Egli coglieva una evidente contraddizione strutturale dei sistemi democratici occidentali, e più segnatamente di quelli italiani, nel crescente contrasto tra partiti e società civile, tra un sempre più rigido burocratismo dei primi e istanze sociali e culturali non solo emergenti nella seconda ma anche e soprattutto estranee o refrattarie a pratiche o a trattamenti di tipo burocratico. Ecco perché non era possibile, a suo avviso, ritenere quella democrazia, o meglio quella o quelle forme storiche di democrazia, insostituibile o insuperabile, allo stesso modo di come era palesemente infondata la pretesa per cui una particolare teoria scientifica, per quanto collaudata e feconda, potesse essere dichiarata scientificamente insuperabile. Per Geymonat i fatti erano più che evidenti in quanto i cosiddetti partiti di massa erano in realtà estranei alla volontà e ai bisogni delle masse popolari: «Sappiamo che gli accordi si fanno al vertice» e che sono i vertici dei partiti, senza un adeguato collegamento con le basi popolari di riferimento, a decidere «cosa è bene, cosa è desiderabile» per coloro che essi rappresentano (Paradossi e rivoluzioni, cit., p. 127).

La democrazia esige che il rispetto e la difesa degli interessi di parte dei ceti più deboli e svantaggiati siano non già rimossi, depotenziati o ignorati, ma assunti pienamente e al di fuori di compromessi al ribasso nell’agenda politica dei partiti di riferimento anche se con modalità e tempi quanto più possibili compatibili con la tenuta oggettiva delle dinamiche economico-finanziarie e politico-sociali dell’intera nazione. Geymonat faceva questo ragionamento in un’epoca in cui, almeno in Italia, i presidenti della Repubblica non avevano l’ardire, per motivi prettamente “istituzionali” (quasi che le istituzioni vivano di vita propria rispetto alla vita e alle condizioni reali della società) e nel nome di più alti interessi “europei” (quasi che i bilanci europei possano o debbano condannare i bilanci nazionali a “tagli” e a rinunce perennemente e pesantemente non solo impopolari ma decisamente antipopolari), di invitare le forze politiche e parlamentari ad accantonare “gli interessi di parte” (vedi oggi Mattarella), specialmente ove si tratti di far nascere un nuovo governo. E quindi, anche per questo, picchiava duro sui partiti, ivi compresi naturalmente quelli di centrosinistra e lo stesso partito comunista ormai su posizioni molto moderate, nell’osservare che, se anche accadeva che i partiti fossero talvolta sensibili alle richieste e alle aspettative popolari, non c’era da illudersi essendo volta essenzialmente la loro sensibilità a neutralizzare quest’ultime reinserendole in una “logica di partito”.
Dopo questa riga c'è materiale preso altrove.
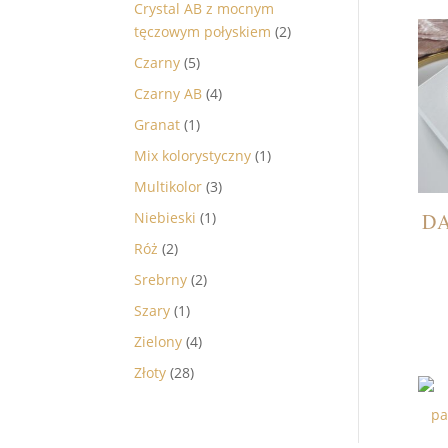
Crystal AB z mocnym
tęczowym połyskiem
(2)
Czarny
(5)
Czarny AB
(4)
Granat
(1)
Mix kolorystyczny
(1)
Multikolor
(3)
DA
Niebieski
(1)
Róż
(2)
Srebrny
(2)
Szary
(1)
Zielony
(4)
Złoty
(28)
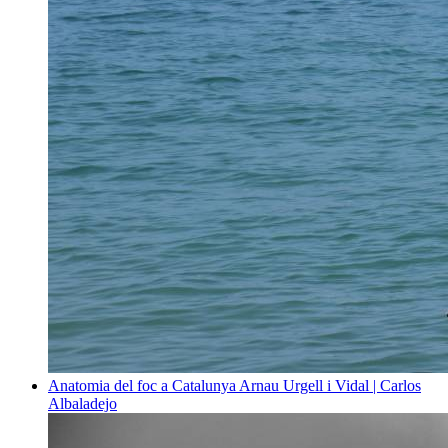
Anatomia del foc a Catalunya
Arnau Urgell i Vidal | Carlos
Albaladejo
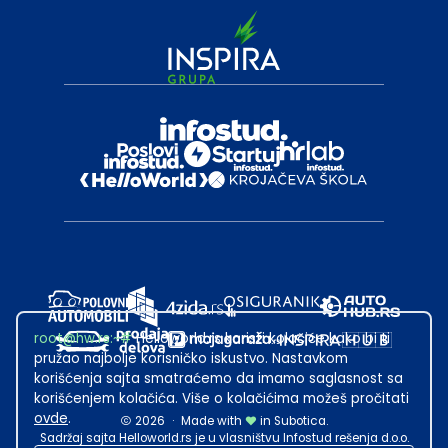
root@hw.rs
:~#
Helloworld.rs koristi kolačiće kako bi ti
pružao najbolje korisničko iskustvo. Nastavkom
korišćenja sajta smatraćemo da imamo saglasnost sa
korišćenjem kolačića. Više o kolačićima možeš pročitati
ovde
.
2026
·
Made with
in Subotica.
Sadržaj sajta Helloworld.rs je u vlasništvu Infostud rešenja d.o.o.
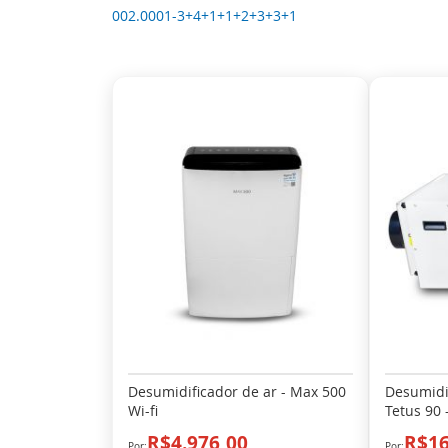
002.0001-3+4+1+1+2+3+3+1
Desumidificador de ar - Max 500
Desumidi
Wi-fi
Tetus 90 
R$4.976,00
R$16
Il partito della contemporanea democrazia di massa era ormai diventato, sottolineava il filosofo torinese, «un’industria con una sua direzione, la possibilità di garantire posti di lavoro e clientele», anche perché nel frattempo le masse sono diventate oltremodo “passive” e acquiescenti, per cui «il loro unico ruolo è quello di ricevere soluzioni calate dall’alto» (La ragione e la politica, cit., p. 82).  Se fosse ancora vivo, Geymonat oggi avrebbe constatato che invece le masse a volte reagiscono con grande e inopinato vigore, specialmente se il lavoro sia diventato merce rarissima e sconosciuta ai più, pur affidando improvvidamente le proprie speranze di riscatto a gruppi politici nati dal nulla che, approfittando di un malcontento sociale molto diffuso e mossi prevalentemente da spirito opportunistico di ricchezza e di potere, facciano della demagogia la loro arma migliore. Ma Geymonat, uomo di scienza e di cultura, avrebbe espresso di certo parole roventi verso un movimento politico, privo di idee e di ideali, quale il cosiddetto 5 Stelle.